Así como existen razones de peso para que el Partido Laborista cambie de estrategia, también existen riesgos importantes. Aún podría haber una contienda electoral, y otro candidato, además de Wes Streeting, podría encontrar los 81 nombres necesarios para presentarse.

Pero con 100 diputados pidiendo ahora la dimisión de Starmer y el apoyo a su permanencia en el gabinete desvaneciéndose, una figura destacada del partido predice que «este fin de semana se dará cuenta de que no puede mantener unidos al Gabinete y a los ministros y tendrá que marcharse».

El líder del partido Reform UK, Nigel Farage, y el candidato de Reform UK en las elecciones parciales, Rob Kenyon, posan a su llegada a un colegio electoral durante las elecciones parciales de Makerfield.Reuters

El Partido Laborista se encuentra en una situación insólita que prometió que jamás experimentaría: está a punto de destituir a su primer primer ministro en 14 años. Y, para colmo, se felicitan por haber ganado un escaño que ya controlaban, para así deshacerse del hombre cuya campaña les valió todos los escaños que tienen.

Pero tanto si Starmer llega a la conclusión de que tendrá que irse él mismo, como si se ve obligado a competir, la mayoría coincide con otra figura veterana: «Ya está hecho».

El éxito de Starmer al devolver al Partido Laborista al poder tras la crisis de 2019 fue notable. Pero su mandato ha resultado ser una historia muy diferente, plagada de frustraciones y fracasos.

Una fuente del partido me dijo: «Mi experiencia trabajando con su administración es que la parte fundamental del trabajo de primer ministro y líder del Partido Laborista es ser un líder político, y él no es ni político ni líder».

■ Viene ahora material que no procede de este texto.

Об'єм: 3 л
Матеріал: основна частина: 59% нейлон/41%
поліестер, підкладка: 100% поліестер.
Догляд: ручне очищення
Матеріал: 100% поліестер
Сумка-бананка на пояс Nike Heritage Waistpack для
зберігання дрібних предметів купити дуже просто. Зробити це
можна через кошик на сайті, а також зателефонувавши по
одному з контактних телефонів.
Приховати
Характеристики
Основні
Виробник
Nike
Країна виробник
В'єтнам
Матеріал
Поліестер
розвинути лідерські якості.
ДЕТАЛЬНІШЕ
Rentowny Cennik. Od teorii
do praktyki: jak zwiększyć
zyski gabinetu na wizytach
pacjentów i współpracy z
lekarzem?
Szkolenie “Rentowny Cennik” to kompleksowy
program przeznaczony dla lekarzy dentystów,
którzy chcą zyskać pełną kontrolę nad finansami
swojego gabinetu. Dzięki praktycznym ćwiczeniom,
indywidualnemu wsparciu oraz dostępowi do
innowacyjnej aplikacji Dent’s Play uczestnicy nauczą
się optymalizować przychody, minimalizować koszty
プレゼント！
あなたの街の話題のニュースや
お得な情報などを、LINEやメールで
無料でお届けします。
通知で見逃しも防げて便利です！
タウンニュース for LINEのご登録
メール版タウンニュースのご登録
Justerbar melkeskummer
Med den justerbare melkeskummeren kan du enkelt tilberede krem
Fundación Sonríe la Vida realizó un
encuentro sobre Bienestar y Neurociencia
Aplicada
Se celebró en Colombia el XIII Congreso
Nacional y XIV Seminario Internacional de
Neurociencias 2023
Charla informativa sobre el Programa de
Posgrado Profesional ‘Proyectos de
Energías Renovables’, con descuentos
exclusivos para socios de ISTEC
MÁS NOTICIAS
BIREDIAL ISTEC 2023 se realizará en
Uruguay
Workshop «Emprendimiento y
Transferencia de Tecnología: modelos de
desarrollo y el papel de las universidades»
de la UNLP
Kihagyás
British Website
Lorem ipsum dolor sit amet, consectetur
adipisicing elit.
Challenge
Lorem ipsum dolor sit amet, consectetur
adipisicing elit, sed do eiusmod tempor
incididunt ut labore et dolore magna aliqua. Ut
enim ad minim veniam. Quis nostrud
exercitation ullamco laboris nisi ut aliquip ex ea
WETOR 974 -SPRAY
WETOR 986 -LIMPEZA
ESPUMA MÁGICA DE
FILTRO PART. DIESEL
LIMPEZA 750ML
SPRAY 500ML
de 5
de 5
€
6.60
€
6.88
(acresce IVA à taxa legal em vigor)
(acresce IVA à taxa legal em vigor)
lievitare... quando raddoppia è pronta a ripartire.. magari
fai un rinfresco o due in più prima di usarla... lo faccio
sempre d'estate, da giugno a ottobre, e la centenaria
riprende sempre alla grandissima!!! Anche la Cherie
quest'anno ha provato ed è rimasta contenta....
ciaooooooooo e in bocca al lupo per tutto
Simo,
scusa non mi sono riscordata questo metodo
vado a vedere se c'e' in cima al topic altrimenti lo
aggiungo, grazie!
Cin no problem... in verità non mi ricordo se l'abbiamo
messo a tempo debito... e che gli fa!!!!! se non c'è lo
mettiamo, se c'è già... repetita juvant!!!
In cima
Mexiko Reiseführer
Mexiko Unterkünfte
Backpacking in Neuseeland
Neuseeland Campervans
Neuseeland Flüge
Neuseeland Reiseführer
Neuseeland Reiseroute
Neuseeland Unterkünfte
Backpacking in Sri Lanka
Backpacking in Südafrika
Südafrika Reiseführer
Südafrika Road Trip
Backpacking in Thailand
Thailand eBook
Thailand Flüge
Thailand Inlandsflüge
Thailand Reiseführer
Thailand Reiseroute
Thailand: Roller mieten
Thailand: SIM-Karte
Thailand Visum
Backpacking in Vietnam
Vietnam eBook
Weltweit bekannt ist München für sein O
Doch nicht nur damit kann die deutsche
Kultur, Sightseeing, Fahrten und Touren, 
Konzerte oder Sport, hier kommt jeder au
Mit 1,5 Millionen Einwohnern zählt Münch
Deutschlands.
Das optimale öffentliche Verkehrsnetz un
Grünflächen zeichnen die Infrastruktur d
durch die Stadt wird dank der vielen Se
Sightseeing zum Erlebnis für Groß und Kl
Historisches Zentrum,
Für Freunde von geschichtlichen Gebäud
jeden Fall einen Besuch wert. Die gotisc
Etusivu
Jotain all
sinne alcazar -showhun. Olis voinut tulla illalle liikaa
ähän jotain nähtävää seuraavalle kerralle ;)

Eso es brutal. Pero muchos en el Partido Laborista estarían de acuerdo en que es cierto, aunque destacarían los logros durante su mandato: los avances en la reducción de las listas de espera del Servicio Nacional de Salud, la disminución de la inmigración, su gestión de los asuntos exteriores y una economía en crecimiento.

La promesa de no repetir la costumbre de los conservadores de cambiar de primer ministro podría ser la última promesa política que Starmer incumpla.